Development of a Tic Service Model for Children and Young People in England: A Delphi Study

28 Apr 20264 min read0 viewsJournal Feed

GIST

Objectives To develop an evidence-based, consensus-driven service model for the identification, assessment and treatment of tic disorders in children and young people (CYP) in England, addressing the absence of dedicated pathways and national clinical guidance. Design Two-stage consensus study comprising a Delphi survey, expert/patient and public involvement (PPI) review and regional stakeholder workshops.

Setting UK healthcare and community settings relevant to tic disorder assessment and management (primary care, neurodevelopmental services, child and adolescent mental health services). Participants Stage 1: UK-based clinicians, researchers and practitioners with expertise in tic disorders (Delphi panel; n=49; 98% retention across rounds).

Stage 2: regional stakeholders including clinicians, commissioners, service managers, third-sector representatives and parents/carers (n=36). Eligibility required relevant professional or lived experience; no exclusions applied beyond this criterion.

Primary outcome Identification of a consensus-based component of a best-practice service model for tic disorders and barriers and facilitators to implementation across regional pathways. Results The Delphi process generated consensus on 40 core components, refined to 43 following expert and PPI review.

Clinical Editorial

Scope and purpose

The study aimed to create an evidence-based, consensus-driven model for identification, assessment, and treatment of tic disorders in children and young people (CYP) within England, addressing gaps in dedicated pathways and national guidance.
Design integrated a two-stage consensus process: a Delphi survey with expert input, followed by expert/PPI (patient and public involvement) review and regional stakeholder workshops to refine and contextualize the model.

Participants and settings

Eligibility required relevant professional or lived experience; no other exclusions.

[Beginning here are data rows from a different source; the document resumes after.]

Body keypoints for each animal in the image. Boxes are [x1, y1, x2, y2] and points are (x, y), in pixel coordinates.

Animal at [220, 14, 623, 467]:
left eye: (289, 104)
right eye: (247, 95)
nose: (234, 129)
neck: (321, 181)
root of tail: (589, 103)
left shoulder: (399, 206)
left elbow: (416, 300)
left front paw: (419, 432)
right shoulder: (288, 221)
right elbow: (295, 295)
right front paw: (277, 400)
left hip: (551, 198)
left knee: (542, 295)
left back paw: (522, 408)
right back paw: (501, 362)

Stage 1 Delphi panel consisted of UK-based clinicians, researchers, and practitioners specializing in tic disorders (n=49; 98% retention across rounds).
Stage 2 involved regional stakeholders—clinicians, commissioners, service managers, third-sector representatives, and parents/carers (n=36).

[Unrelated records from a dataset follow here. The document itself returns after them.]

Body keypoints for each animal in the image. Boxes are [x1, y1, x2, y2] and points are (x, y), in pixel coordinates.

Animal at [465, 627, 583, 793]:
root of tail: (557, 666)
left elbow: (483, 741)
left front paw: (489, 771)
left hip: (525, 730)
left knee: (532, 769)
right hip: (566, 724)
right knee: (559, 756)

Core findings and model components

The Delphi process yielded consensus on an initial set of 40 core components, which were refined to 43 after expert and PPI input.
Agreed elements encompassed referral criteria, comprehensive assessment, psychoeducation, behavioural interventions, pharmacological options, and integrated cross-service collaboration.

Implementation context and challenges

Regional stakeholder workshops underscored practical barriers to implementation, notably workforce training needs, funding constraints, and the necessity for coordination across neurodevelopmental and mental health services.
These insights informed adaptations to ensure the model is feasible within real-world regional pathways.

Conclusions and implications for practice

The resulting consensus-informed service model provides structured, UK-specific guidance intended to support earlier identification, appropriate intervention, and improved care coordination for CYP with tic disorders.
The authors advocate future research to evaluate real-world implementation and impact, recognizing that evidence on outcomes and scalability remains to be established.

Limitations and uncertainty

The report notes the need for real-world evaluation to determine practical effects, and acknowledges implementation challenges identified by stakeholders, such as workforce and funding constraints.
The summary reflects only information explicitly reported in the source; no additional data on outcomes or quantitative impact were provided.